Todas estas atribuições presidenciais previstas na Constituição Federal foram objetivamente perdidas nos quatro anos de mandato de Jair Bolsonaro por conta de sua inépcia e despreparo para o cargo e sua incapacidade de compreender e exercer o poder.

Um vácuo de poder que foi preenchido
O próprio ex-presidente fazia questão de vir a público anunciar “eu não posso fazer nada, estou de mãos amarradas”, afirmações estas jamais proferidas por nenhum governante em lugar algum do mundo. Em consequência e por efeito de inércia, o vácuo de poder institucional da presidência foi preenchido em parte pelo Congresso Nacional e em parte pelo Judiciário.

O próprio petista Lula, antes mesmo de ser eleito, dizia publicamente e textualmente que “é preciso recuperar as prerrogativas do Presidente da República”. Analistas interpretaram esta fala como sendo uma referência ao chamado orçamento secreto. Também o era, mas não apenas isso. Havia sim a percepção por parte do petista do esvaziamento do Executivo.

Obviamente Lula pretende recuperar as prerrogativas da Presidência da República uma vez que já deve ter percebido que suas falas caem no vazio, como já apontamos em vários artigo do Inteligência Analítica, pois os agentes políticos e econômicos estão cientes da fragilidade institucional herdada da presidência.
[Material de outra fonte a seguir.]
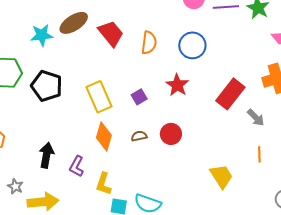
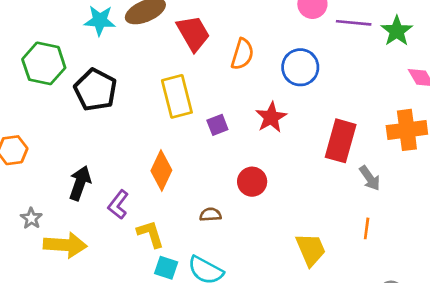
red rectangle: (230, 94) -> (341, 141), turned -32
yellow rectangle: (99, 97) -> (177, 96), moved
brown semicircle: (139, 136) -> (210, 215), moved
yellow L-shape: (104, 184) -> (150, 234), turned 135

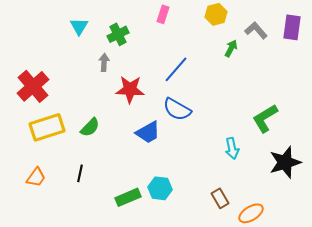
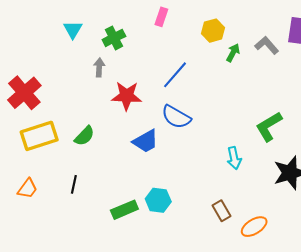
yellow hexagon: (216, 14) -> (213, 31), moved
gray L-shape: (256, 30) -> (267, 45), moved

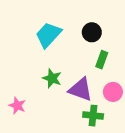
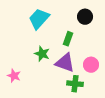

O petismo possui expertise de anos na relação com o Poder Legislativo. Prova disso é que o governo tem aprovado todas as matérias legislativas de seu interesse, mesmo com a  esquerda sendo minoria nas duas casas do Congresso. A novidade até mesmo para os petistas está nas características e feições recentes adquiridas pelo judiciário.

O apoio velado do governo à PEC das decisões monocráticas pode ter sido o primeiro ensaio da maneira pela qual o petismo pretende tratar da questão sobre o realinhamento das relações do poder no Brasil. O desdobramento é incerto, mas o pontapé inicial foi dado com a aprovação dessa medida. Pois ainda que ela seja em si de impacto relativo, sinaliza a direção que eventos futuros podem tomar.